3 favorite restaurants:
3. Damgoode Pies (Little Rock, AR)- I had my favorite kind of pizza, the Hawaiian. The crust really set the pizza apart for me. After a kitchen goof, I received hand-tossed crust instead of my usual thin. This was a blessing in disguise and the service was tremendously courteous in attempts to correct the mistake. In fact, they made me a whole new pizza, which we were able to pass on to some grateful hotel staffers.
2. King’s Palace (Beale St. Memphis, TN)- This Beale St. hotspot featured live blues music while we ate. Christian and I shared the Cajun Feast for two. This consisted of two blackened catfish filets, two “voodoo” chicken breasts, a cup of Jambalaya and Gumbo, and fried green tomatoes. The environment was cool and the food was great.
1. Merci Beaucoup (Natchitoches, LA)- This was our last meal of the group and I enjoyed it the most. As previously mentioned I enjoyed thee “Meat Pie” and a bowl of gumbo, along with a sample of a Crawfish Pie. Now if I had only tried Fillet Gumbo then my Hank Williams song Jambalaya on the Bayou would have been complete.
3 favorite museums and historical sites:
3. Governor’s Mansion (Little Rock, AR)- This was the gorgeous residency of the Arkansas Governor and his wife. The most intriguing room in the house was also the largest. The Governor’s Ballroom holds 200+ people and serves as the Governor’s favorite venue for formal dinners.
2. Supreme Court Building (Little Rock, AR)- This was especially cool because we were able to sit in the Justices’ seats and act as though we were the final say in the state on legal matters.
1. Sun Records Studio (Memphis, TN)- Music being one of my favorite distractions, this place was awesome. Standing in the exact spot as greats such as Elvis Presley, Johnny Cash, and Roy Orbison was amazing.
Notable new experiences:
Food wise- Fried Green Tomatoes, Jambalaya, Meat Pies, Crawfish Pies, an Oyster, Gator Chips, and Sweet Potato Fries.

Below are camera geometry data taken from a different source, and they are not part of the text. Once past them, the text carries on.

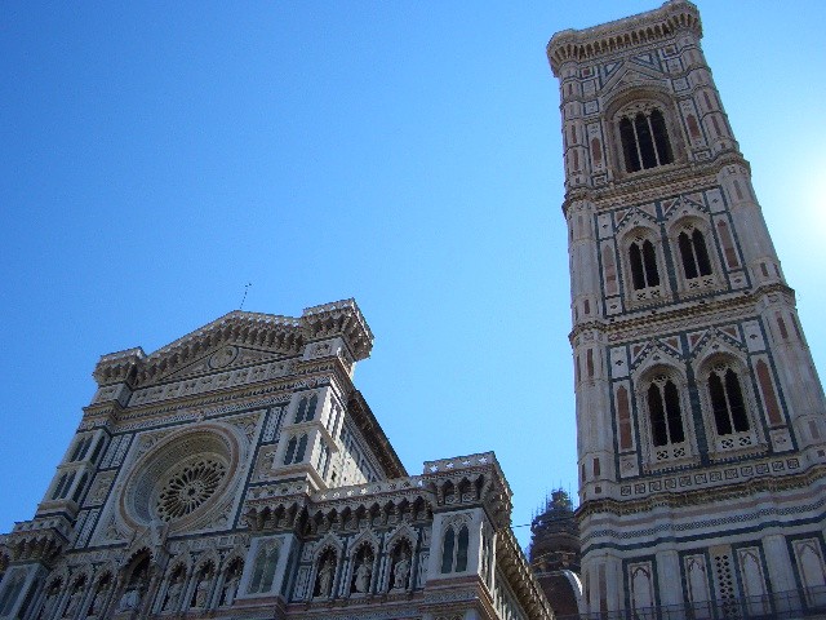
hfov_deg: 52.6
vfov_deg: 40.7
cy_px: 310
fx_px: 835
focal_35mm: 35
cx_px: 413
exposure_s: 1/400
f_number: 4.3
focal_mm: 5.8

This was my first time to attend a political science conference and it was a very interesting experience. The opportunity to listen to a wide range of topics and expertise is something every aspiring political scientist should have the chance to do.

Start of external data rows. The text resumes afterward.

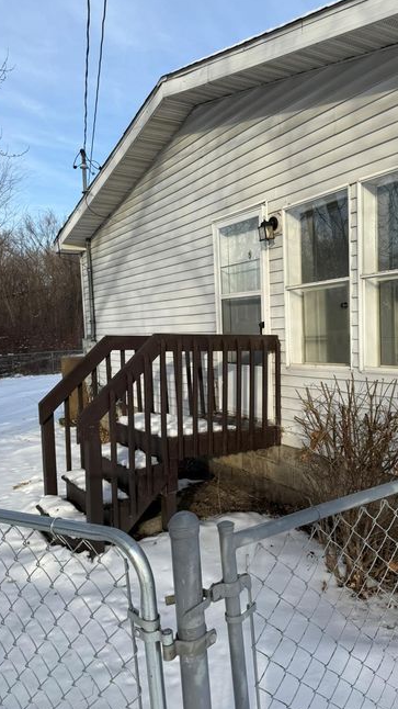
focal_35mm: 27
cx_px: 242
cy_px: 359
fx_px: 507
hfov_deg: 42.6
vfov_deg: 69.9
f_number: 1.78
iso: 80
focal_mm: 6.76
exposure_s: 1/3145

I furthered my knowledge about the Civil Rights movement in America while visiting the National Civil Rights Museum. The most educational event for me though was the Susan Eisenhower speech. She gave great insight into just how instrumental President Eisenhower was in the movement. I did not know that President Eisenhower was able to appoint a staggering five justices to the Supreme Court and he insured all were pro-desegregation. Republicans get a bad rap with regards to Civil Rights, but Democrats fail to mention that two of the most important presidents on civil rights issues were Republican (Lincoln and Eisenhower).
Favorite outdoor activity:
I would have to say Zip Nac was my favorite outdoor activity. It was a total adrenaline rush and allowed my competitive side to come out!
My favorite city on the trip had to be Memphis, the music history was amazing and it had a special blend of political history as well. On Beale Street music floods the streets out every door and the City has a great upbeat vibe to it! Another reason I know that Memphis was my favorite, was that out of all the towns I really wish we could have spent more time there. I feel the same way about Natchitoches, but if I had to pick only one town to revisit it would definitely be Memphis!